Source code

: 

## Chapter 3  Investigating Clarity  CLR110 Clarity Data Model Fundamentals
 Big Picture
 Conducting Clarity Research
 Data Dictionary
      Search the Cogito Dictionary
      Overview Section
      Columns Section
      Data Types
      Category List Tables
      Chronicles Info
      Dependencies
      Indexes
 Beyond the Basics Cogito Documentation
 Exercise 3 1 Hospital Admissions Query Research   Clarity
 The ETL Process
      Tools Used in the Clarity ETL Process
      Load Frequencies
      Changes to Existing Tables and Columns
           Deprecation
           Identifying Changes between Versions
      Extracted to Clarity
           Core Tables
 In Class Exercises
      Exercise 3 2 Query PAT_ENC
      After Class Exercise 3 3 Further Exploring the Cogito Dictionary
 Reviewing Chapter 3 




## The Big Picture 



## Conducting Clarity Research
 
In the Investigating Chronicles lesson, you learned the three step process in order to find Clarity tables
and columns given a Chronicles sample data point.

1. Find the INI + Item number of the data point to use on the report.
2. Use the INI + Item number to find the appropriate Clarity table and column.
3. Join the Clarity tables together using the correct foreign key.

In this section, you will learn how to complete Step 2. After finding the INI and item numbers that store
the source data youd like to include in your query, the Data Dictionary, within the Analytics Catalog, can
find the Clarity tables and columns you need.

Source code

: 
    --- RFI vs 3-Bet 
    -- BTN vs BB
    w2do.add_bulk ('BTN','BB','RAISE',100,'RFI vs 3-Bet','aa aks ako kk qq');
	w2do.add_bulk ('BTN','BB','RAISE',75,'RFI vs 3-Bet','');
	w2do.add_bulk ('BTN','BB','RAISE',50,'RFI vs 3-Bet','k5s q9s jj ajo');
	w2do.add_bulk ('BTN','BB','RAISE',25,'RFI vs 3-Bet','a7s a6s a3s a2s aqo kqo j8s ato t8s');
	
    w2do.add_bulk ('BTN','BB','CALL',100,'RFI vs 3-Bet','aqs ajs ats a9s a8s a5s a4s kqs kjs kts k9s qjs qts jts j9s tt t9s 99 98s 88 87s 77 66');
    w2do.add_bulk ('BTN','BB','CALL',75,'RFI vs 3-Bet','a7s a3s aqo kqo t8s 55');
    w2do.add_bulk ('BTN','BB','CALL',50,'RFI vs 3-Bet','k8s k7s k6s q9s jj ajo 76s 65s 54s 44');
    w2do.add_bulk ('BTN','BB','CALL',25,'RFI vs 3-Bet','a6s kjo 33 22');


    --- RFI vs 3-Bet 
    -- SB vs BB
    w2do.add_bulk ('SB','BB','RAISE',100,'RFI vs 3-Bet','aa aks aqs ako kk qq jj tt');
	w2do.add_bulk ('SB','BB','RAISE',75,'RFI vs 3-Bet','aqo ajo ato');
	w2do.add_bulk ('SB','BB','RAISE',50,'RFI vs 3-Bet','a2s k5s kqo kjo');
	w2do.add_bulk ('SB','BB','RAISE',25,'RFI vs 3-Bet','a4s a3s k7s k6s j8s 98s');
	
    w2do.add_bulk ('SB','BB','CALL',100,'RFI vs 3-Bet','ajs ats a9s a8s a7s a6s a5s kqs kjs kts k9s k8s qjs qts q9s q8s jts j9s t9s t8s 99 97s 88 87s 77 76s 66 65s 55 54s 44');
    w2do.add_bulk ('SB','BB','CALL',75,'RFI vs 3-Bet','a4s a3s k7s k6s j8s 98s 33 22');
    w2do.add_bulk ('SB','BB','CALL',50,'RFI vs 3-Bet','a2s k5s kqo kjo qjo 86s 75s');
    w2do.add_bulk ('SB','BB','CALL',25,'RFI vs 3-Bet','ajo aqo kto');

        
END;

....................

What you need to do
Rewrite the lines above with "RFI vs 3-Bet" swapped for "Open vs 3-Bet" wherever it occurs, leaving everything else as it is.

Solved exercise
Source code

: 

## Chapter 3  Investigating Clarity  CLR110 Clarity Data Model Fundamentals
 Big Picture
 Conducting Clarity Research
 Data Dictionary
      Search the Cogito Dictionary
      Overview Section
      Columns Section
      Data Types
      Category List Tables
      Chronicles Info
      Dependencies
      Indexes
 Beyond the Basics Cogito Documentation
 Exercise 3 1 Hospital Admissions Query Research   Clarity
 The ETL Process
      Tools Used in the Clarity ETL Process
      Load Frequencies
      Changes to Existing Tables and Columns
           Deprecation
           Identifying Changes between Versions
      Extracted to Clarity
           Core Tables
 In Class Exercises
      Exercise 3 2 Query PAT_ENC
      After Class Exercise 3 3 Further Exploring the Cogito Dictionary
 Reviewing Chapter 3 




## The Big Picture 



## Conducting Clarity Research
 
In the Investigating Chronicles lesson, you learned the three step process in order to find Clarity tables
and columns given a Chronicles sample data point.

1. Find the INI + Item number of the data point to use on the report.
2. Use the INI + Item number to find the appropriate Clarity table and column.
3. Join the Clarity tables together using the correct foreign key.

In this section, you will learn how to complete Step 2. After finding the INI and item numbers that store
the source data youd like to include in your query, the Data Dictionary, within the Analytics Catalog, can
find the Clarity tables and columns you need.

Source code

: 
    --- Open vs 3-Bet 
    -- BTN vs BB
    w2do.add_bulk ('BTN','BB','RAISE',100,'Open vs 3-Bet','aa aks ako kk qq');
	w2do.add_bulk ('BTN','BB','RAISE',75,'Open vs 3-Bet','');
	w2do.add_bulk ('BTN','BB','RAISE',50,'Open vs 3-Bet','k5s q9s jj ajo');
	w2do.add_bulk ('BTN','BB','RAISE',25,'Open vs 3-Bet','a7s a6s a3s a2s aqo kqo j8s ato t8s');
	
    w2do.add_bulk ('BTN','BB','CALL',100,'Open vs 3-Bet','aqs ajs ats a9s a8s a5s a4s kqs kjs kts k9s qjs qts jts j9s tt t9s 99 98s 88 87s 77 66');
    w2do.add_bulk ('BTN','BB','CALL',75,'Open vs 3-Bet','a7s a3s aqo kqo t8s 55');
    w2do.add_bulk ('BTN','BB','CALL',50,'Open vs 3-Bet','k8s k7s k6s q9s jj ajo 76s 65s 54s 44');
    w2do.add_bulk ('BTN','BB','CALL',25,'Open vs 3-Bet','a6s kjo 33 22');


    --- Open vs 3-Bet 
    -- SB vs BB
    w2do.add_bulk ('SB','BB','RAISE',100,'Open vs 3-Bet','aa aks aqs ako kk qq jj tt');
	w2do.add_bulk ('SB','BB','RAISE',75,'Open vs 3-Bet','aqo ajo ato');
	w2do.add_bulk ('SB','BB','RAISE',50,'Open vs 3-Bet','a2s k5s kqo kjo');
	w2do.add_bulk ('SB','BB','RAISE',25,'Open vs 3-Bet','a4s a3s k7s k6s j8s 98s');
	
    w2do.add_bulk ('SB','BB','CALL',100,'Open vs 3-Bet','ajs ats a9s a8s a7s a6s a5s kqs kjs kts k9s k8s qjs qts q9s q8s jts j9s t9s t8s 99 97s 88 87s 77 76s 66 65s 55 54s 44');
    w2do.add_bulk ('SB','BB','CALL',75,'Open vs 3-Bet','a4s a3s k7s k6s j8s 98s 33 22');
    w2do.add_bulk ('SB','BB','CALL',50,'Open vs 3-Bet','a2s k5s kqo kjo qjo 86s 75s');
    w2do.add_bulk ('SB','BB','CALL',25,'Open vs 3-Bet','ajo aqo kto');

        
END;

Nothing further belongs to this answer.